Novels And Other Writings.


“The Knighting of the Twins,” a novel; 1889.

“A Wave of Life,” a novel; 1889.

“Some Correspondence and Six Conversations;” 1896.

“The Smart Set,” sketches and one-act plays; 1897.


The following plays by Fitch have been published in book form:

Beau Brummel

Nathan Hale

The Climbers

The Truth

Her Own Way

The Stubbornness of Geraldine

The Girl With the Green Eyes

This is as far as the enterprise of publishers has gone. It is to be hoped, however, that a complete edition of the Fitch plays will one day appear. Those that have been issued make extremely agreeable reading. Fitch had few literary graces, but he wrote straightforward, nervous, natural dialogue, and his dramas will stand for all time as repositories of the verbal vagaries of his day. He was a sharp observer, particularly of the so-called upper classes, and his slangy young women and elderly scandalmongers were drawn to the life.

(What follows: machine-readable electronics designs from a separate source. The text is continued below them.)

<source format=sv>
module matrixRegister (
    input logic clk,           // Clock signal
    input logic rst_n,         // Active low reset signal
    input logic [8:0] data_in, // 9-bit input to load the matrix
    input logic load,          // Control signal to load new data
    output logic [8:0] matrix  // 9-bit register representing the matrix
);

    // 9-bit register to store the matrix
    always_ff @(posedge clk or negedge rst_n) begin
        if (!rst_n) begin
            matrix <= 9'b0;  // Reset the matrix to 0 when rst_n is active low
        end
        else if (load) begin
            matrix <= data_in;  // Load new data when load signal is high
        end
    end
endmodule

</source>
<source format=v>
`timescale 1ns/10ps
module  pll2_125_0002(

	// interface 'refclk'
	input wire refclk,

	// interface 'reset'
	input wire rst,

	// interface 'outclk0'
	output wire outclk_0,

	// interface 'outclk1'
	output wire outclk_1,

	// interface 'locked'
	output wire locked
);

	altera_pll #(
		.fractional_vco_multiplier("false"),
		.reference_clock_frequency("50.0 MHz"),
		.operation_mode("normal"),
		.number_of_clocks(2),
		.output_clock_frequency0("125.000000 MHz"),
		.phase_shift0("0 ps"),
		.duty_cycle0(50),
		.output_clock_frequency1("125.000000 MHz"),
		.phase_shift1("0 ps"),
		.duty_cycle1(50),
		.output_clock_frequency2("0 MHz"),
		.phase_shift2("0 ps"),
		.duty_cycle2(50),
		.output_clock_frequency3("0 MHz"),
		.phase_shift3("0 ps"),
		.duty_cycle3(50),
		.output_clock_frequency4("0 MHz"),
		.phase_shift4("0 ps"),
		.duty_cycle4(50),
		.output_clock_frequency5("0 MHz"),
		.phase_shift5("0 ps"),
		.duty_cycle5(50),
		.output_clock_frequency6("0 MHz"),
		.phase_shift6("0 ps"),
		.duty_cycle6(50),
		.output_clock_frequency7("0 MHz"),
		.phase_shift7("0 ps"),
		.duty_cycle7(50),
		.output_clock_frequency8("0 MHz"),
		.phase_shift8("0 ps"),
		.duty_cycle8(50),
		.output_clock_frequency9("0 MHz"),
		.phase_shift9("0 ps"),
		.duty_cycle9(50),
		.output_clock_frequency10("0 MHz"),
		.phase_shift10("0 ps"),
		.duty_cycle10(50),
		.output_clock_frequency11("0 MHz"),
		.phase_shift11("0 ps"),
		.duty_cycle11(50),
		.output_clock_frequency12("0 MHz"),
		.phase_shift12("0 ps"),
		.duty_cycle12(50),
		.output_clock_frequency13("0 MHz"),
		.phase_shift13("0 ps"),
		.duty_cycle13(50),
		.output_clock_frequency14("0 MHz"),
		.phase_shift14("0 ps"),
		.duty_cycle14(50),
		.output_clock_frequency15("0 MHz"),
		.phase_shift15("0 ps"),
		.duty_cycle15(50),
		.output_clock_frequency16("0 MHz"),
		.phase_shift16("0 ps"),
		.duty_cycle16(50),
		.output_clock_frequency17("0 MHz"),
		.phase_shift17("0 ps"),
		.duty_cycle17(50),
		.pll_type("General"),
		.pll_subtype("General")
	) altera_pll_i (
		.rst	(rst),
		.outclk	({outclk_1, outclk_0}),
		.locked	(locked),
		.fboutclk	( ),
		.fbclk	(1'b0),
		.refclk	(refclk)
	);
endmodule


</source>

“The City,” which is now on view in Baltimore, did not get to the stage until several months after his death, and it is probable that he would have made a number of changes in the manuscript had he lived. As it stands, the play has been vastly praised, and the admirers of Fitch are in the habit of saying that it disposes of much of the adverse criticism leveled at him during his lifetime. This criticism, as a rule, took the form of accusations that he was incapable of serious and indignant thought. That he was an extraordinarily alert and accurate observer was universally admitted, but it was urged against him that his observations extended no further than the surface.

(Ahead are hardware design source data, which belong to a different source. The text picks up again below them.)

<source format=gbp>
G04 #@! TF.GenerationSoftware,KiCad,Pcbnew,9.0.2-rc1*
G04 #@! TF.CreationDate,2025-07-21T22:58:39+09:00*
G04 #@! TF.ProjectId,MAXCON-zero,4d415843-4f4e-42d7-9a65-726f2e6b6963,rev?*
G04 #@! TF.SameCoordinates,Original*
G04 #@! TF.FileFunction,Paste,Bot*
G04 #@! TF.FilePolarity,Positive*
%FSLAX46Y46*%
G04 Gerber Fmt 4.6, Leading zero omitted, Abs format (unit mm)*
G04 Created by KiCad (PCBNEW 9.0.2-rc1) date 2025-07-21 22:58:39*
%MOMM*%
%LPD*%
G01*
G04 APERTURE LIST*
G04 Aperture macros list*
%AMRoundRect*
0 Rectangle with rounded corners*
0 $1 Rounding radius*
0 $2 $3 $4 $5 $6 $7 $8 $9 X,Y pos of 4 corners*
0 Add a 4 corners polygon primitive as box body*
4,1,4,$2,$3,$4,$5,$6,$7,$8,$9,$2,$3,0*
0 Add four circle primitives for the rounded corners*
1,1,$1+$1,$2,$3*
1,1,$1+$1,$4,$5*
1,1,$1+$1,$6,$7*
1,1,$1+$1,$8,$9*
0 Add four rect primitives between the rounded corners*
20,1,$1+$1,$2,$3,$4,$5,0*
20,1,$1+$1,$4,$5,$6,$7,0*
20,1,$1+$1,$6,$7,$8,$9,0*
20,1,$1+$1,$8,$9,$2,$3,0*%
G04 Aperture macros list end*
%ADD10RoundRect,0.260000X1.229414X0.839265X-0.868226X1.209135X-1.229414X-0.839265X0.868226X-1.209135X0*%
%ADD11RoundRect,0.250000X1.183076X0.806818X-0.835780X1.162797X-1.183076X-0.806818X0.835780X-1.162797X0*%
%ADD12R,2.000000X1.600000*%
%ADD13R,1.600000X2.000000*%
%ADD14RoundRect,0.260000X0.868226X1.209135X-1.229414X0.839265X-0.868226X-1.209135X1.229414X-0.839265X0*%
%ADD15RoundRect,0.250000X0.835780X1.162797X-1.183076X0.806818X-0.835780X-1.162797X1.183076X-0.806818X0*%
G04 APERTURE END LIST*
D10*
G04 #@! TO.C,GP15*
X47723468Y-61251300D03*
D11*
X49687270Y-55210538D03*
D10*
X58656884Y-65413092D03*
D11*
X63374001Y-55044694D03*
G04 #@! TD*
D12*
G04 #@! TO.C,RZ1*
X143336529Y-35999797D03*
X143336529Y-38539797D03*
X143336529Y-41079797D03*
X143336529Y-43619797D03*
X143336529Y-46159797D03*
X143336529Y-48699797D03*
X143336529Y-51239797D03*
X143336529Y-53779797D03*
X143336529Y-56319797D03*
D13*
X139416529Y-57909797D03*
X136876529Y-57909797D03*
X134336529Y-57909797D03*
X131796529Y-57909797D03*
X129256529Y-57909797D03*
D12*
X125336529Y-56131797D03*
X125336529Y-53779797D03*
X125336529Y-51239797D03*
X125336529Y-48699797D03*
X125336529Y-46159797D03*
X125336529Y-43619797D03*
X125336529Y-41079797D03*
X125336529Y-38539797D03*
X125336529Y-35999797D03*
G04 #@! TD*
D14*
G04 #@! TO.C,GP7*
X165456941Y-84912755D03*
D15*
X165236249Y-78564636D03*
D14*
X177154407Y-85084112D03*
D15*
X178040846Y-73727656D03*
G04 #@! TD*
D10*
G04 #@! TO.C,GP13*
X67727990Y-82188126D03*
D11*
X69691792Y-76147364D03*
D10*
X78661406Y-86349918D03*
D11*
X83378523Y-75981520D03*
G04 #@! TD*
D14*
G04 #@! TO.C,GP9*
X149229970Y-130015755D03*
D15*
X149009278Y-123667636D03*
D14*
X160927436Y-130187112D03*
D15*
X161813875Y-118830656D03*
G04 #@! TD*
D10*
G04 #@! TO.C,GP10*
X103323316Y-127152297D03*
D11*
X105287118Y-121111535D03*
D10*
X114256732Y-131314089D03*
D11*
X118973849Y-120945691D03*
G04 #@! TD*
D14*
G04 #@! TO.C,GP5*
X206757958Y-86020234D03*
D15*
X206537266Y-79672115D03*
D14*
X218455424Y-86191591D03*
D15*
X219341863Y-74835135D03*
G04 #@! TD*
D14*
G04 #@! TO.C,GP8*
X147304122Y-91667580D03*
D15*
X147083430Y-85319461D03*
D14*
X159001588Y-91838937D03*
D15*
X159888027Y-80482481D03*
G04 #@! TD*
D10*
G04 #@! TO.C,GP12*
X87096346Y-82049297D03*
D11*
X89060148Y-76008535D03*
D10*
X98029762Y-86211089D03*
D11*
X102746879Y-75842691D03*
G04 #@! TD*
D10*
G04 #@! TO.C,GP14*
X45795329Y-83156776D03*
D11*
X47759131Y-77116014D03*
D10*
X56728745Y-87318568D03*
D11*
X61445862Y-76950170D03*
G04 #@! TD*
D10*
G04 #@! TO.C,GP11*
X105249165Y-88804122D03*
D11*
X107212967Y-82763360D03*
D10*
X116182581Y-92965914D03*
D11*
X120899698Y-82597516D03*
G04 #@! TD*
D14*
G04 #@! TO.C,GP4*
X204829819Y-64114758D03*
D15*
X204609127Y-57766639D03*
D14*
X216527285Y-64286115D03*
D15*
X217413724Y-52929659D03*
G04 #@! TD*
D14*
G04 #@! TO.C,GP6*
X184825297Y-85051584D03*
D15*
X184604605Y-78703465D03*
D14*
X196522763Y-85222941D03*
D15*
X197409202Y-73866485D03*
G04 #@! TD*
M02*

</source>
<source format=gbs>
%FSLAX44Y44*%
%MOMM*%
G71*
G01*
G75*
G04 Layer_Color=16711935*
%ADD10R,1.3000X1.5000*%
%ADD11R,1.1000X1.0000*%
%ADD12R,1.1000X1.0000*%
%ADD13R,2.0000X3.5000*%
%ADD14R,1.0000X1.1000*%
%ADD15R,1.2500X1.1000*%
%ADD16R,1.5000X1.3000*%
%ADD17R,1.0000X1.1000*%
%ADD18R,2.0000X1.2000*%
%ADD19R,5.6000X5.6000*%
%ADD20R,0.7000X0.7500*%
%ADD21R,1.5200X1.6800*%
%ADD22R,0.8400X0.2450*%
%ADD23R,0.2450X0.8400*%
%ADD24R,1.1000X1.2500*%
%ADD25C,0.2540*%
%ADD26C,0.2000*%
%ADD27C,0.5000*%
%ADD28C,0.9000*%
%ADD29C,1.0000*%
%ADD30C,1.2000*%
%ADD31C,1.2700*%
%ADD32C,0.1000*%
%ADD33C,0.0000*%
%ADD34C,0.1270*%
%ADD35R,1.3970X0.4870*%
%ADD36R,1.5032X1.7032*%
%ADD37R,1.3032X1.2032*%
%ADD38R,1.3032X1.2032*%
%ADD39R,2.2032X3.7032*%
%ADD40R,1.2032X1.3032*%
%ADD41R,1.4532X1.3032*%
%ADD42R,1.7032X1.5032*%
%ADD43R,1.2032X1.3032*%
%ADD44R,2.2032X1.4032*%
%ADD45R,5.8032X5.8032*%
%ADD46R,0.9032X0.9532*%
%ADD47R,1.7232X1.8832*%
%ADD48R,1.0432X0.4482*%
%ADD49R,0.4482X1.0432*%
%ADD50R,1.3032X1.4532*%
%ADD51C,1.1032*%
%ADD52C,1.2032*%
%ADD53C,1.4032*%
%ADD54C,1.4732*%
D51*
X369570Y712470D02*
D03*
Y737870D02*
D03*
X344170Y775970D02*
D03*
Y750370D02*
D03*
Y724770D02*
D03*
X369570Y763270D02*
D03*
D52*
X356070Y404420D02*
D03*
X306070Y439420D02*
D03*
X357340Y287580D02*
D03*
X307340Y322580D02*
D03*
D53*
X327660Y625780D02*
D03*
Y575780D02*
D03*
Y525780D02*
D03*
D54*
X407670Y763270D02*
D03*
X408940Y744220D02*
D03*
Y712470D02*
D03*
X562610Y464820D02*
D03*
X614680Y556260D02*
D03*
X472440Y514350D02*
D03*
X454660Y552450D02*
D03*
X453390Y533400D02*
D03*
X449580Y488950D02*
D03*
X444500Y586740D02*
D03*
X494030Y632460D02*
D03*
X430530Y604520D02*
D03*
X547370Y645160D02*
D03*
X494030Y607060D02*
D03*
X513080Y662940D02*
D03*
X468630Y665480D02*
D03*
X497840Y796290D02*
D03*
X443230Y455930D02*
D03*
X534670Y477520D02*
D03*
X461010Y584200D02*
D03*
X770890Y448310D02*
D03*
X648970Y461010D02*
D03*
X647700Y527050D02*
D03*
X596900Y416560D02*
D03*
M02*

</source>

In “The City,” we are told, we have his answer. Disdaining surface scratching, he goes to the depths and proves himself to be, in a memorable German phrase, one of the deepest-down-diving and most-mud-upbringing dramatists of the day. “The City” is a play of ideas, a thesis play. It is “strong.” It suggests the best work of Shaw, Pinero, Barker, Galsworthy, Sudermann, Hauptmann, Brieux, Bataille, Hervieu, Echegaray and Strondberg. It is in the movement. It sets us to thinking.

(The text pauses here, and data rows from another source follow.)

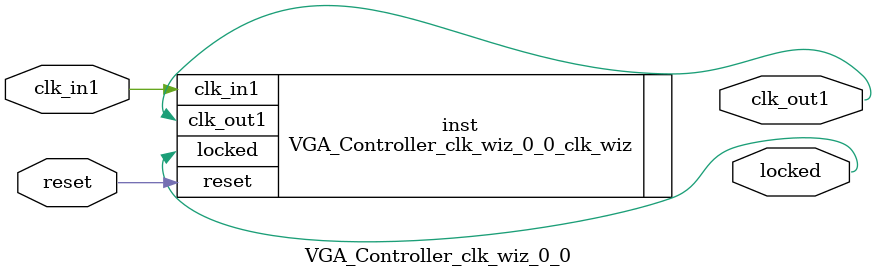
<source format=v>


`timescale 1ps/1ps

(* CORE_GENERATION_INFO = "VGA_Controller_clk_wiz_0_0,clk_wiz_v6_0_4_0_0,{component_name=VGA_Controller_clk_wiz_0_0,use_phase_alignment=true,use_min_o_jitter=false,use_max_i_jitter=false,use_dyn_phase_shift=false,use_inclk_switchover=false,use_dyn_reconfig=false,enable_axi=0,feedback_source=FDBK_AUTO,PRIMITIVE=MMCM,num_out_clk=1,clkin1_period=8.000,clkin2_period=10.000,use_power_down=false,use_reset=true,use_locked=true,use_inclk_stopped=false,feedback_type=SINGLE,CLOCK_MGR_TYPE=NA,manual_override=false}" *)

module VGA_Controller_clk_wiz_0_0 
 (
  // Clock out ports
  output        clk_out1,
  // Status and control signals
  input         reset,
  output        locked,
 // Clock in ports
  input         clk_in1
 );

  VGA_Controller_clk_wiz_0_0_clk_wiz inst
  (
  // Clock out ports  
  .clk_out1(clk_out1),
  // Status and control signals               
  .reset(reset), 
  .locked(locked),
 // Clock in ports
  .clk_in1(clk_in1)
  );

endmodule

</source>
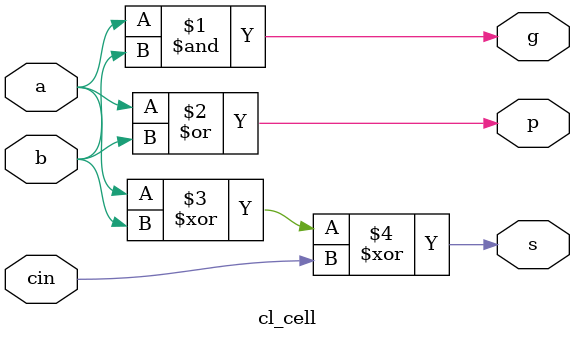
<source format=v>
module cl_cell(a, b, cin, p, g, s);
    /* Port Declarations */
    input a, b, cin; 
    output p, g, s; 
    /* Carry-lookahead Single Cell Logic */
    and generate_signal(g, a, b);
    or propogate_signal(p, a, b);
    xor sum(s, a, b, cin);
endmodule
</source>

So we are, told. Personally, I don’t believe a word of it. It seems to me, indeed, that “The City” is no more a drama of ideas than “Rip Van Winkle,” There is, true enough, a lot of sophomoric talk in it about the effect of urban life upon the human soul, but that talk, it quickly appears, has little if anything to do with the play. It is merely thrown in for good measure—perhaps to fill gaps. The play itself is a commonplace melodrama of a type going back to the Middle Ages. Its central situation is Hannock’s discovery that he has married his own sister. What the city has to do with that discovery I am unable to perceive.

In the true play of ideas the author’s thesis is set forth by the dramatic action, which grows directly out of the idea and not by the mere elocution of the characters. Consider Ibsen’s “Ghosts,” for example. The idea here is that a woman who remains faithful to a dissolute husband is guilty of a crime. How is that idea conveyed to the audience? By the death of Oswald, to be sure. In other words, the principal scene of the play is indissolubly bound up with the idea. But in “The City” the principal scene has nothing whatever to do with the idea.